• Hardware
  • Also: RB
  • Also: Clifford randomized benchmarking

Randomized Benchmarking (RB)

Randomized benchmarking is a scalable protocol for estimating average gate error rates by running random sequences of Clifford gates of varying length and fitting the exponential decay of survival probability to an error-per-Clifford rate.

The randomized benchmarking protocol works as follows. A random sequence of m Clifford gates is drawn uniformly, a final Clifford gate that inverts the entire sequence is appended, and the circuit is executed on the device. If the gates were perfect, the output would always be the all-zero state; any deviation is due to gate errors. Repeating this for many random sequences of the same length m and averaging the probability of returning to the zero state gives the sequence fidelity F(m). This is repeated for multiple values of m, producing a dataset of (m, F(m)) pairs that, under a depolarizing noise model, follow an exponential decay F(m) = A * p^m + B, where A and B absorb state preparation and measurement (SPAM) errors and p is the depolarizing parameter per Clifford gate.

Fitting the exponential decay yields the error per Clifford (EPC), defined as EPC = (1 - p) * (d - 1) / d where d = 2^n for n qubits. The EPC is a single, hardware-level figure of merit that characterizes average gate quality independent of SPAM errors, making it more reliable than raw fidelity measurements from process tomography. The Clifford group is the natural choice for RB sequences because it is closed (composing Clifford gates gives another Clifford), can be compiled efficiently, and supports the mathematical structure (unitary 2-design) required to make the exponential decay model exact under general Markovian noise.

Interleaved randomized benchmarking (IRB) extends the protocol to characterize individual gates. An additional target gate G is interleaved between each random Clifford in the sequence, and the decay rate of this interleaved experiment is compared to the reference RB decay rate. The ratio gives the error rate of gate G alone, disentangled from context-dependent errors. IRB is the standard method for reporting single-qubit and two-qubit gate fidelities on real hardware. A known limitation of RB is that it is insensitive to coherent (unitary) errors that average out across random sequences but still cause logical errors in structured circuits; coherent errors can make RB look better than the actual performance of a specific algorithm.

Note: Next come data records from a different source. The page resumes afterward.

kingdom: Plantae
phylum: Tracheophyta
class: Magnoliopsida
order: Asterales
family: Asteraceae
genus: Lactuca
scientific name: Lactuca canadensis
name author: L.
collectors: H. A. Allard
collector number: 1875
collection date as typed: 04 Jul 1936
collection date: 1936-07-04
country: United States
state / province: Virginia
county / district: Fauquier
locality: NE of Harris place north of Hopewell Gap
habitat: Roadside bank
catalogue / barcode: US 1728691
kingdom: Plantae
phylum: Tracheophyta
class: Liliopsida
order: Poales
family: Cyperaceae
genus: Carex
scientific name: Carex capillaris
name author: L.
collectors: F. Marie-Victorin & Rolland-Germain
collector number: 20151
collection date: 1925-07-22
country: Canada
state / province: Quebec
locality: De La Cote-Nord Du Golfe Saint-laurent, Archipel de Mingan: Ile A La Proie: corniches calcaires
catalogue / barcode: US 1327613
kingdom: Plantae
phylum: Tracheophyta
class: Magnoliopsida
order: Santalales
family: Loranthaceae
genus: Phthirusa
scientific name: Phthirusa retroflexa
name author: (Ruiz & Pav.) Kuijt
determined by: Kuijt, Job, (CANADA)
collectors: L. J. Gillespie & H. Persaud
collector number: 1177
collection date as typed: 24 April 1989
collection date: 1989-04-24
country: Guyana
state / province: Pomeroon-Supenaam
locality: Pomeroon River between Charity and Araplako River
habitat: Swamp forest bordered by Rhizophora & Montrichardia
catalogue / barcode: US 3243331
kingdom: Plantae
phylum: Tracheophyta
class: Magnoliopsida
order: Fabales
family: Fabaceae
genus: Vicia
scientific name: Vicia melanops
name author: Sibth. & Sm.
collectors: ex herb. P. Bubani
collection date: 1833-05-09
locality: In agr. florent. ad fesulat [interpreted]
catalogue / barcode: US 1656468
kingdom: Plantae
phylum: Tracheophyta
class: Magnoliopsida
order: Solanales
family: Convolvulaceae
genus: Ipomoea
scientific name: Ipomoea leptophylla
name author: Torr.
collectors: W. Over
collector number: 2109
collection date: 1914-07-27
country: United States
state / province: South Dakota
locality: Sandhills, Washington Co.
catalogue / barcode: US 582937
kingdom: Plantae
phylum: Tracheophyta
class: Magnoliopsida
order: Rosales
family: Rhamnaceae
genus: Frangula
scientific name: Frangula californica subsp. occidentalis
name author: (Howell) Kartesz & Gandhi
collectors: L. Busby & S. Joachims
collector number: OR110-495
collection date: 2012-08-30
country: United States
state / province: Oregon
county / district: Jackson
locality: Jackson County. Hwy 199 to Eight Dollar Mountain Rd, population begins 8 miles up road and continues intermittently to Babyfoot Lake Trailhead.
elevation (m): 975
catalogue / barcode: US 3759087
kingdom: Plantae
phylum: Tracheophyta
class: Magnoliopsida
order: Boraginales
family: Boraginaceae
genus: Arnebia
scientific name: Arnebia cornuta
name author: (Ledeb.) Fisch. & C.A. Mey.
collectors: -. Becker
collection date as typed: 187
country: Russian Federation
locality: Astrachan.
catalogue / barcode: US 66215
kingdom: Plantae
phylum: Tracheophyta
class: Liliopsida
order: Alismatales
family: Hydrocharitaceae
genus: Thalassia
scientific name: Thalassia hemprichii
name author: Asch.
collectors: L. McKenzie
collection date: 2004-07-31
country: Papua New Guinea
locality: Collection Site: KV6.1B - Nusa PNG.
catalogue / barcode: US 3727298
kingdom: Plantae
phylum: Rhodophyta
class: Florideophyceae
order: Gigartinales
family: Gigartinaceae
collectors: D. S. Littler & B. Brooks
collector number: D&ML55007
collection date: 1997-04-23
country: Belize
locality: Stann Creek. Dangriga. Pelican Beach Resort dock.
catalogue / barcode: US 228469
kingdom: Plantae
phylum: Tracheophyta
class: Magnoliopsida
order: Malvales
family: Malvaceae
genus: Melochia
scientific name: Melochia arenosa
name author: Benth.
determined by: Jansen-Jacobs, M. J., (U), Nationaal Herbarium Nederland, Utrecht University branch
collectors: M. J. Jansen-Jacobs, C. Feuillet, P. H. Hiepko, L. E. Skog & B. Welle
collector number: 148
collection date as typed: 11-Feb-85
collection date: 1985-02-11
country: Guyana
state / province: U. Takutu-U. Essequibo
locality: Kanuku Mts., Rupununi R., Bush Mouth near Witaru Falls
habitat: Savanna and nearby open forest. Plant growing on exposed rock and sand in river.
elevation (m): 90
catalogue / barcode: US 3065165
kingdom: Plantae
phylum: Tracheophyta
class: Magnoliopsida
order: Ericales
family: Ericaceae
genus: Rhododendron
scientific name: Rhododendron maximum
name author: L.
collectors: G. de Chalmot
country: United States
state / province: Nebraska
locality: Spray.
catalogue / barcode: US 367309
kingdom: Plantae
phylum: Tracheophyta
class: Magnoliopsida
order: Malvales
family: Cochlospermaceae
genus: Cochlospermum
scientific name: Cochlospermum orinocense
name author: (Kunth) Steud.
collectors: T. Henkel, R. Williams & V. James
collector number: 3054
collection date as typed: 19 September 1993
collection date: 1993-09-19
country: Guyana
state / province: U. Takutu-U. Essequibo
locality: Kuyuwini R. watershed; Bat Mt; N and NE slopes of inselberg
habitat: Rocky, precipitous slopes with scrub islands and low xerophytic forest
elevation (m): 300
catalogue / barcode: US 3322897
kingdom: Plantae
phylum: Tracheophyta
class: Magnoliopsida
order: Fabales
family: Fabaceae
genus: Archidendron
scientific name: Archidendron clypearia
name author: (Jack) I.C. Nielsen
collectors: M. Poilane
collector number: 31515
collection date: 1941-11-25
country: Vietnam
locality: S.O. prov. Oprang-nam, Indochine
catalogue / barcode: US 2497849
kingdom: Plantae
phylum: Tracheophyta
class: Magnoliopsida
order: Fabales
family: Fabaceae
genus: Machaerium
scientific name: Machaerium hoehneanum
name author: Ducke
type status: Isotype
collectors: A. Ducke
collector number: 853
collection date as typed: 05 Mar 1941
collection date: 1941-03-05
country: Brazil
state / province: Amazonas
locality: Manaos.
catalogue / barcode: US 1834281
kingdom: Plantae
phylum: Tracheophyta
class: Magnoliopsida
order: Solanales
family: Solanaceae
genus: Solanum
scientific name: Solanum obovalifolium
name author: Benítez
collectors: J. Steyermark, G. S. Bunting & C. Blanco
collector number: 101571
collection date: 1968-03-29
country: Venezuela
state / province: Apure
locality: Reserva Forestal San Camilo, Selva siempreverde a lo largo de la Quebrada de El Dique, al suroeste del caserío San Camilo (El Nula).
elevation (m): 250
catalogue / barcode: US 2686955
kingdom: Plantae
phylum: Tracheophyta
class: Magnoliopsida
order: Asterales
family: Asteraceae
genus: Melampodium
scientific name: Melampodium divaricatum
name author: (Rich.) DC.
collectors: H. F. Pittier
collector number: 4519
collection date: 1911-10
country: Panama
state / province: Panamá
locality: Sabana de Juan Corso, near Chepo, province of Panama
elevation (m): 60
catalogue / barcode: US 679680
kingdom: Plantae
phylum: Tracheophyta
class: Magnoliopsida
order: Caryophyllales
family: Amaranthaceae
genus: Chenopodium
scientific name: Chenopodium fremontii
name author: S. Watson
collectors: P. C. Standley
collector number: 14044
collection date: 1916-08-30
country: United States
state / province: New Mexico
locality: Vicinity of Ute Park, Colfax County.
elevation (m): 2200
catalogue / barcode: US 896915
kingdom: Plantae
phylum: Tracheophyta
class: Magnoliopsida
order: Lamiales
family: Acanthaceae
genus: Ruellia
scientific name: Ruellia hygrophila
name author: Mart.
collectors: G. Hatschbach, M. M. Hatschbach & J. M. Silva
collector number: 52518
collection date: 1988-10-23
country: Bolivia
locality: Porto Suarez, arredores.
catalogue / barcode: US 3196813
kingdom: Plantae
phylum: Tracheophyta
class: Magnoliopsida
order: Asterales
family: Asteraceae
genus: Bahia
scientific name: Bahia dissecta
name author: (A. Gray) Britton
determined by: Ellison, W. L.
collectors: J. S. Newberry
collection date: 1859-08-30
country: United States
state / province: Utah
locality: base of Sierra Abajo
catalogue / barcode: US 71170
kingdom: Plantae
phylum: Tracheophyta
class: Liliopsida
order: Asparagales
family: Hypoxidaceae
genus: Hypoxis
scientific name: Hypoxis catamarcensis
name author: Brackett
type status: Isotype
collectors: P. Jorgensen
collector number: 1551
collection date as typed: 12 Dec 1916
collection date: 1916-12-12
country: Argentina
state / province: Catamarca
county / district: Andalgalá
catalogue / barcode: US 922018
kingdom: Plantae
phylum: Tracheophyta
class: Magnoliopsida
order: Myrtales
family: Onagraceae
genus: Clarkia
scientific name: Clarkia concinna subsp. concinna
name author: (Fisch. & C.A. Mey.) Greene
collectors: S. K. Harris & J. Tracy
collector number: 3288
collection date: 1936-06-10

Randomized benchmarking results feed directly into quantum volume calculations. IBM’s quantum volume metric combines gate fidelity (as captured by EPC), qubit connectivity, and circuit depth into a single benchmark that measures the largest square circuit a device can run reliably. A device with lower EPC can support deeper circuits and thus achieve higher quantum volume. RB has become the de facto standard for comparing gate quality across platforms and vendors, with published EPC values for superconducting, trapped-ion, and neutral-atom systems. As hardware matures, more refined variants such as character benchmarking, cycle benchmarking, and unitarity benchmarking extend the framework to capture additional error channels beyond average depolarization.